El expresidente Jair Bolsonaro volvió a ocupar el centro de la escena esta semana, al comparecer ante el Supremo Tribunal Federal (STF) en el marco de un proceso judicial que amenaza con convertirse en un grave precedente para la democracia brasileña. Acusado de intentar deslegitimar el sistema de votación electrónica y de ser instigador de los hechos ocurridos el 8 de enero, Bolsonaro enfrenta el riesgo de una condena de hasta 43 años de prisión.
Lejos de retroceder, el exmandatario se presentó con firmeza y recordó que no fue el único en cuestionar las urnas electrónicas, una tecnología que ha sido objeto de debate en Brasil desde hace más de una década. “He sostenido esa misma narrativa durante los últimos diez años”, afirmó ante los magistrados, señalando así la continuidad de sus preocupaciones sobre la transparencia del sistema electoral.
Más que un juicio sobre hechos concretos, lo que está en juego es la criminalización de la disidencia política. A Bolsonaro se lo investiga por expresar dudas sobre un sistema que incluso técnicos independientes han sugerido revisar. Convertir ese debate en delito penal es una forma sutil pero eficaz de silenciar al principal referente de la oposición conservadora en Brasil.

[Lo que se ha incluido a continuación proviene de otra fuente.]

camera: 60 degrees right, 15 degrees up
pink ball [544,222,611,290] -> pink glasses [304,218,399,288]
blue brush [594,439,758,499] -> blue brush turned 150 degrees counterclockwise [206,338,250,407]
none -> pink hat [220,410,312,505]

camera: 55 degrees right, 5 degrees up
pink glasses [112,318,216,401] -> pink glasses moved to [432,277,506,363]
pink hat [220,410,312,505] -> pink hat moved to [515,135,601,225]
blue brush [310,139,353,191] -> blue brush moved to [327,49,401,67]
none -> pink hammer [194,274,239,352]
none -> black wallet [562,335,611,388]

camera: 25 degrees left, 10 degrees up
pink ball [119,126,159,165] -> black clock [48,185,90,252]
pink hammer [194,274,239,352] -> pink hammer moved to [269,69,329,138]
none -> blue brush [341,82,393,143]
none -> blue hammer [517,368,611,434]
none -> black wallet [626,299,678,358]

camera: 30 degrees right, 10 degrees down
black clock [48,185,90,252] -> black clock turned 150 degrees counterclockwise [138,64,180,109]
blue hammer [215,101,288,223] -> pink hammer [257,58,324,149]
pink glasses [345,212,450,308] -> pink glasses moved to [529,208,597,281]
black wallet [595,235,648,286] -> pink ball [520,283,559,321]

Detrás de esta embestida judicial asoma el intento de inhabilitar políticamente al expresidente y condicionar las próximas elecciones. El mensaje es claro: cualquiera que cuestione el statu quo corre el riesgo de ser perseguido, aún si sus cuestionamientos forman parte del libre ejercicio democrático.
Mientras tanto, millones de brasileños siguen respaldando a Bolsonaro, no solo como líder político, sino como símbolo de resistencia frente a un sistema judicial cada vez más politizado.
La historia está llena de ejemplos en los que los verdaderos reformistas fueron tratados como criminales. Brasil atraviesa hoy una encrucijada que definirá no solo el destino de Bolsonaro, sino el futuro de la libertad política en el país.